Runtime-configurable settings passed via the settings constructor argument using GroqSTTService.Settings(...). These can be updated mid-conversation with STTUpdateSettingsFrame. See Service Settings for details.
ParameterTypeDefaultDescription
modelstr"whisper-large-v3-turbo"Whisper model to use. (Inherited from base STT settings.)
languageLanguage | strLanguage.ENLanguage of the audio input. (Inherited from base STT settings.)
promptstrNoneOptional text to guide the model’s style or continue a previous segment.
temperaturefloatNoneSampling temperature between 0 and 1.

Usage

Basic Setup

from pipecat.services.groq.stt import GroqSTTService

stt = GroqSTTService(
    api_key=os.getenv("GROQ_API_KEY"),
)

With Custom Model and Language

from pipecat.services.groq.stt import GroqSTTService
from pipecat.transcriptions.language import Language

stt = GroqSTTService(
    api_key=os.getenv("GROQ_API_KEY"),
    settings=GroqSTTService.Settings(
        model="whisper-large-v3-turbo",
        language=Language.ES,
    ),
)

With Prompt and Temperature

from pipecat.services.groq.stt import GroqSTTService

stt = GroqSTTService(
    api_key=os.getenv("GROQ_API_KEY"),
    settings=GroqSTTService.Settings(
        prompt="This is a conversation about artificial intelligence and machine learning.",
        temperature=0.0,
    ),
)
The InputParams / params= pattern is deprecated as of v0.0.105. Use Settings / settings= instead.

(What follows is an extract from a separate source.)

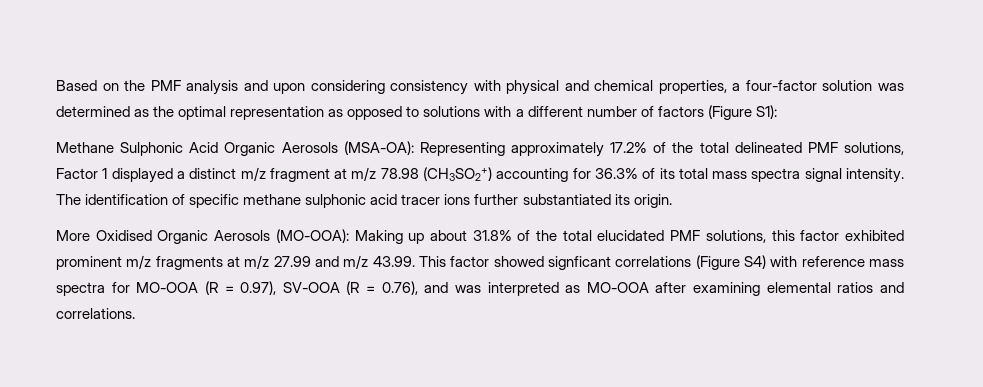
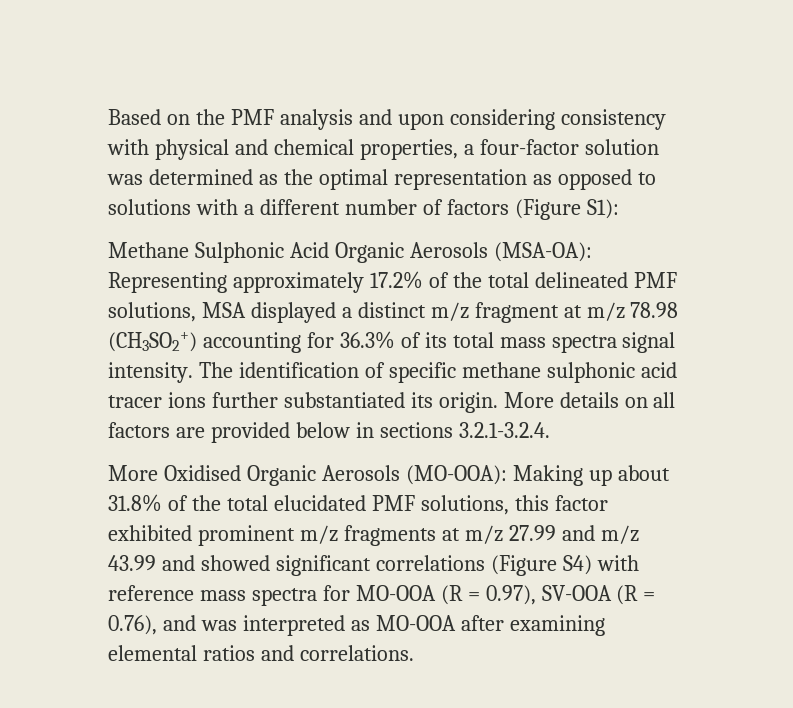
[56,168,108,179] Factor 1 -> [201,302,246,318] MSA
(672, 201) none -> [503,392,676,408] [108,422,550,443] More details on all factors are provided below in sections 3.2.1-3.2.4.
[372,256,611,270] 43.99. This factor showed signficant -> [108,555,371,576] 43.99 and showed significant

See the Service Settings guide for migration details.

Notes

  • Segmented processing: GroqSTTService inherits from SegmentedSTTService (via BaseWhisperSTTService), which buffers audio during speech (detected by VAD) and sends complete segments for transcription. This means it does not provide interim results — only final transcriptions after each speech segment.
  • Whisper API compatible: Groq uses the OpenAI-compatible Whisper API format. The service sends audio in WAV format and receives JSON transcription responses.
  • Ultra-fast inference: Groq’s LPU (Language Processing Unit) infrastructure provides significantly faster inference than CPU/GPU-based Whisper deployments, making it suitable for real-time applications despite the segmented processing approach.
  • Prompt guidance: Use the prompt parameter to provide context that helps the model with domain-specific terminology or to maintain consistency across segments.